Since that time, the word riot “has become fraught with these racial undertones,” says Angela Flournoy, an author who has written about the language used to describe unrest in Watts in 1965. “There’s an assumption that there’s a population that doesn’t know how to react reasonably to grievances, so this is what they do instead, which is, of course, racist,” she says.

In her work, Flournoy references a Los Angeles Times article from 1965. “The rioters were burning the city now,” it reads, “as the insane sometimes mutilate themselves.”

“For those who wish this would all go away,” says University of Michigan’s Thompson, riot might seem like just the word they’re looking for. “They would rather focus on the minority incidents where things have gotten particularly chaotic,” she says, “as a way to dismiss it.” People have looted stores and broken windows and set fires. But the vast majority of protests have been peaceful.

Compared to riot, a word like uprising or rebellion does more to suggest a struggle for justice, a warranted response to oppression, an attempt to demand change outside a system that has failed to yield it. Labeling the George Floyd protests as riots capitalizes on the fact that “people have an easier time digesting frames of black criminality than black freedom,” says Nikki Jones, a professor of African American Studies at Berkeley. It helps push away the notion that a passive observer might be complicit in anything by being passive.
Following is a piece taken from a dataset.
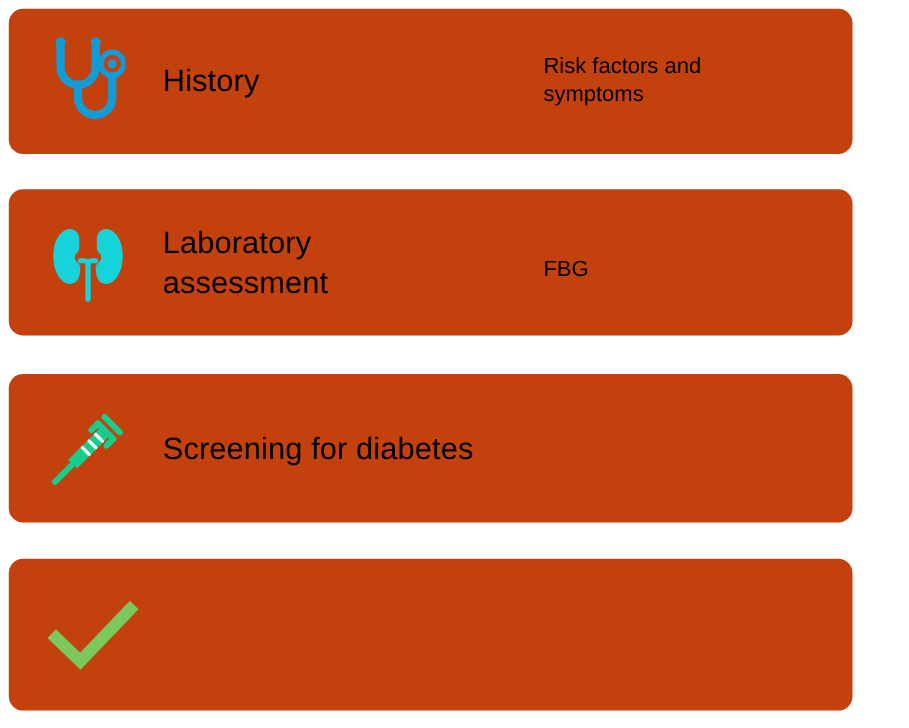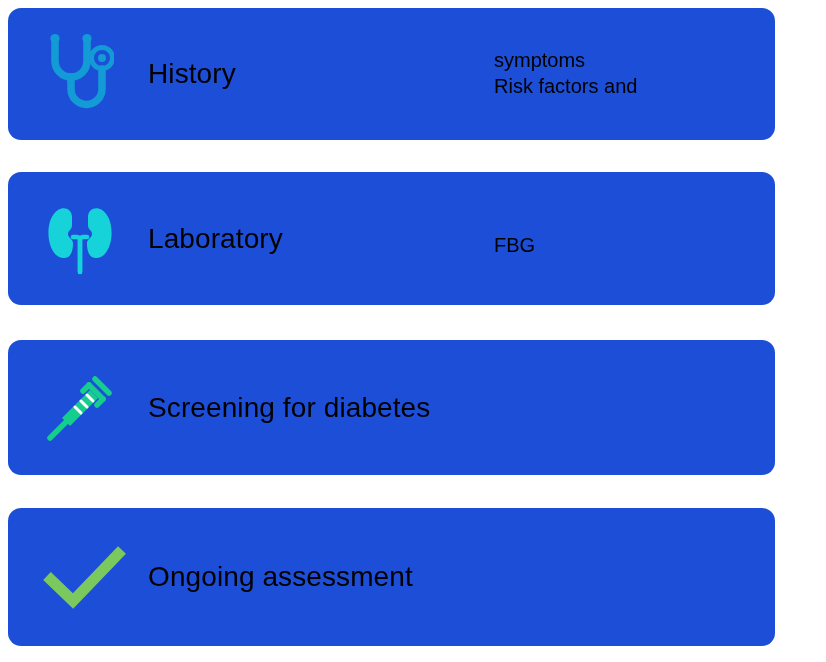"History" .card { background: #1d4ed8 -> #c2410c }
It also gives cover to those who might use harsh tactics to bring the unrest to an end.

In his speech, Trump referenced peaceful protesters but suggested that America was in the grips of an “angry mob.” He cast the people in the streets as “looters, criminals, rioters” who were committing “acts of domestic terror” and vowed to bring “law and order.”
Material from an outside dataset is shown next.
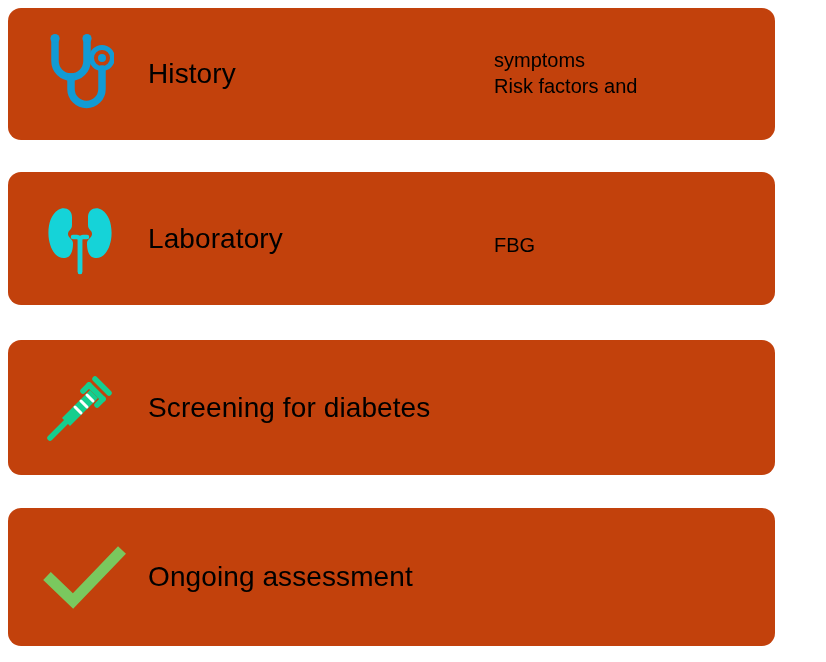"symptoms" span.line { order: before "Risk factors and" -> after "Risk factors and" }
“Law and order” is coded in its own way, of course. The language used to describe actions that police might take in response to protest – even indiscriminate ones like firing rubber bullets into a crowd – is often cast as “imposing order,” notes Thompson. The implicit logic is that rioting is always disorder, she says, and so whatever is done in response to it must be the opposite.

powell, for one, prefers the word demonstration, in part because the right to demonstrate is assured in the Constitution. (That word has also been commonly used in the mainstream media.) Jones says she is drawn to uprising. “I want people to think about the freedom struggle people are engaged in in this moment and the ones that they’re connected to in the past,” she says.

Elizabeth Hinton, an associate professor of history and African American studies at Harvard, says uprising “really captures the fact that the violence that emerges during these incidents isn’t meaningless, that it is a political expression, and it is communicating a certain set of demands.”

Hinton also sees sense in the word rebellion, a term that has become favored by some in academia to describe the violent events that unfolded in the 1960s. Many of those who took to the streets in Detroit in 1967, in one of the largest instances of civil disorder, called it the Great Rebellion, she says, “because they were rebelling against institutions that had excluded them for so long and demanding greater socioeconomic inclusion.”

A key factor is how participants themselves understand their actions, now as then. “I try to defer to the people who were there,” says Flournoy, who wrote about the events in Detroit in her novel The Turner House. “They’re the ones who decide what those things are called.” Whatever consensus comes up from those who are in the streets today, she says, “I hope people defer to them.”

Correction, June 9

The original version of this story misstated the time period during which the articles analyzed by the Oxford English Dictionary were published. They were published between May and June, not March and June.